Die in der Herausnahme der passiven Altersteilzeitarbeitnehmer im Blockmodell liegende Ungleichbehandlung knüpfe bereits nicht an wesentlich gleiche Sachverhalte an, sondern an die bei der Altersteilzeit im Blockmodell bestehenden Besonderheiten. Im Gegensatz zu Arbeitnehmern, die kontinuierlich ihre Arbeitsleistung erbringen, trete der Arbeitnehmer im Blockmodell der Altersteilzeit während der Arbeitsphase mit seiner vollen Arbeitsleistung im Hinblick auf die sich anschließende Freistellungsphase in Vorleistung. Im Wege der Auslegung sei der Regelung zudem als weiteres zulässiges Ziel zu entnehmen, dass die Inflationsausgleichsprämie auch arbeitsleistungsbezogen ist. Dass Arbeitnehmer, die sich in Elternzeit befinden eine Inflationsausgleichsprämie gezahlt bekommen, sei dadurch gerechtfertigt, dass durch die Zahlung zukünftige Betriebstreue honoriert werden solle.
Wegen der mitverfolgten zusätzlichen Ziele komme es nicht darauf an, ob die Differenzierung durch eine geringere Belastung aufgrund der gestiegenen Verbraucherpreise zu rechtfertigen ist.
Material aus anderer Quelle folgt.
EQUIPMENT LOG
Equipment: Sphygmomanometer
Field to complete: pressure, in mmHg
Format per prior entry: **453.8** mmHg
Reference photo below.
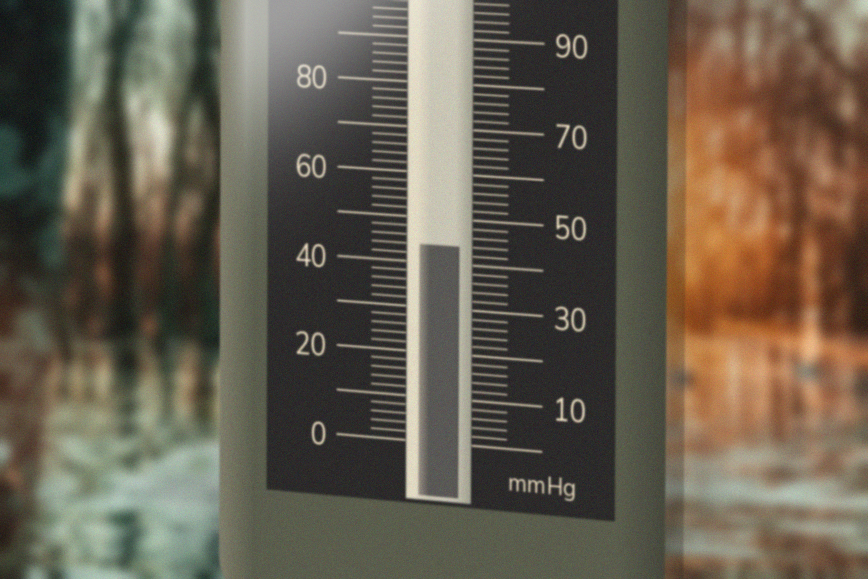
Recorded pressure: **44** mmHg
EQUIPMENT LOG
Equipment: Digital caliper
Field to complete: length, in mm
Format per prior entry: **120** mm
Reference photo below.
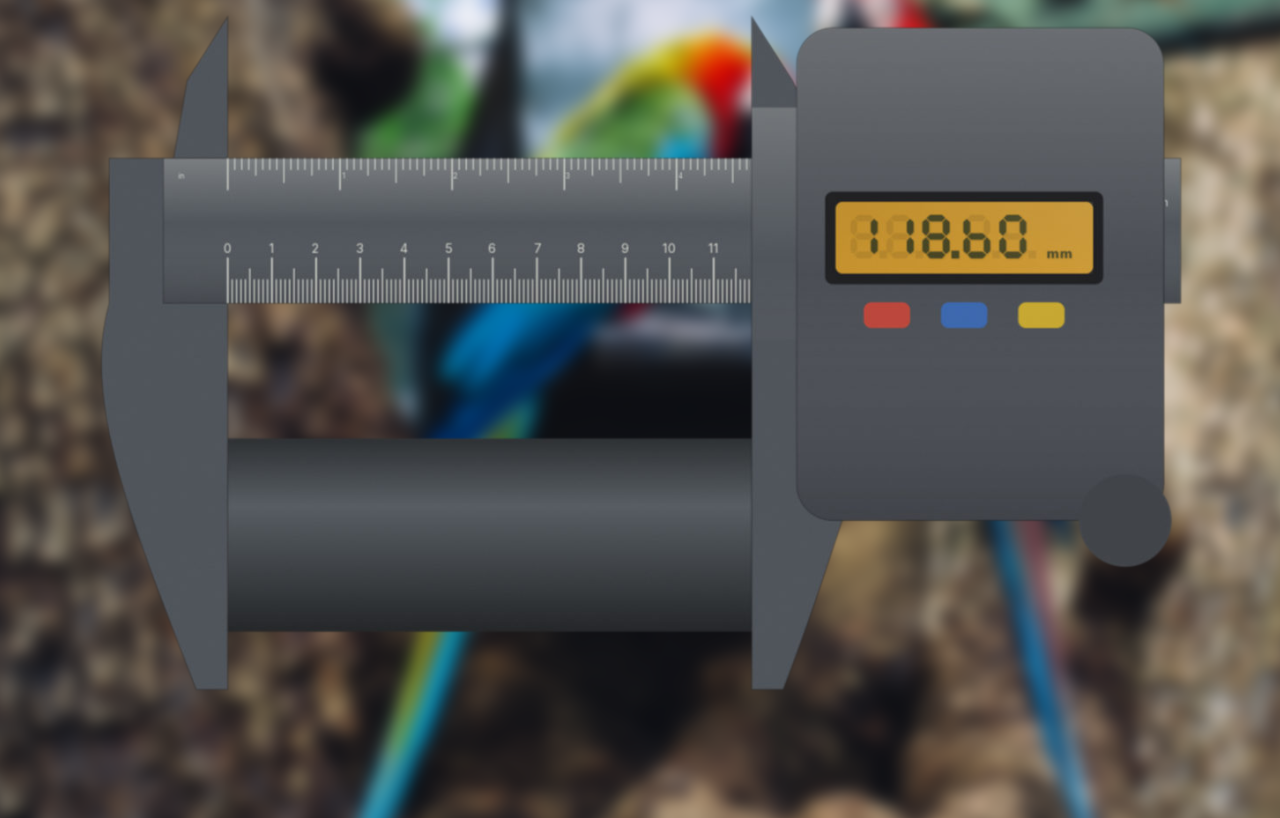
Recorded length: **118.60** mm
Die Ausnahme für Arbeitnehmer in der Passivphase der Altersteilzeit beruhe nach der Tarifsystematik nicht auf ihrer geringeren Bedürftigkeit, sondern darauf, dass sie zum Stichtag keine Arbeitsleistung erbracht haben und absehbar aus dem Arbeitsverhältnis ausscheiden.
Vor diesem Hintergrund lehnte das BAG auch andere Ansprüche (z. B. wegen Altersdiskriminierung, Benachteiligung von Teilzeitarbeitnehmern oder aus dem allgemeinen arbeitsrechtlichen Gleichbehandlungsgrundsatz) ab. Die Ausnahme sei auch hier durch die genannten zusätzlich verfolgten Ziele sachlich gerechtfertigt.
Praxishinweis
Die Entscheidung des LAG Düsseldorf zeigt, dass es Spielräume bei der Bestimmung der Anspruchsberechtigten im Rahmen der Zahlung einer Inflationsausgleichsprämie gibt – zumal bei Vereinbarung in einem Tarifvertrag. Das LAG hat aber auch betont, dass daraus, dass der Arbeitgeber die Mittel für die Inflationsausgleichsprämie bereitstellt, folgt, dass ihm bzw. den Tarifvertragsparteien ein Gestaltungsspielraum zuzubilligen ist, solange die konkrete Ausgestaltung dem in § 3 Nr. 11c EStG vorgesehenen Ziel nicht zuwiderläuft. Diese Argumentation lässt sich nicht nur bei Differenzierungen in Tarifverträgen, sondern auch bei Streitigkeiten um Inflationsausgleichsprämien auf anderer Grundlage (z.B. Gesamtzusagen) nutzbar machen. Derzeit ist vor dem BAG unter dem Aktenzeichen 9 AZR 71/24 die Revision anhängig. Es bleibt abzuwarten, ob sich das BAG der Argumentation des LAG Düsseldorf anschließt.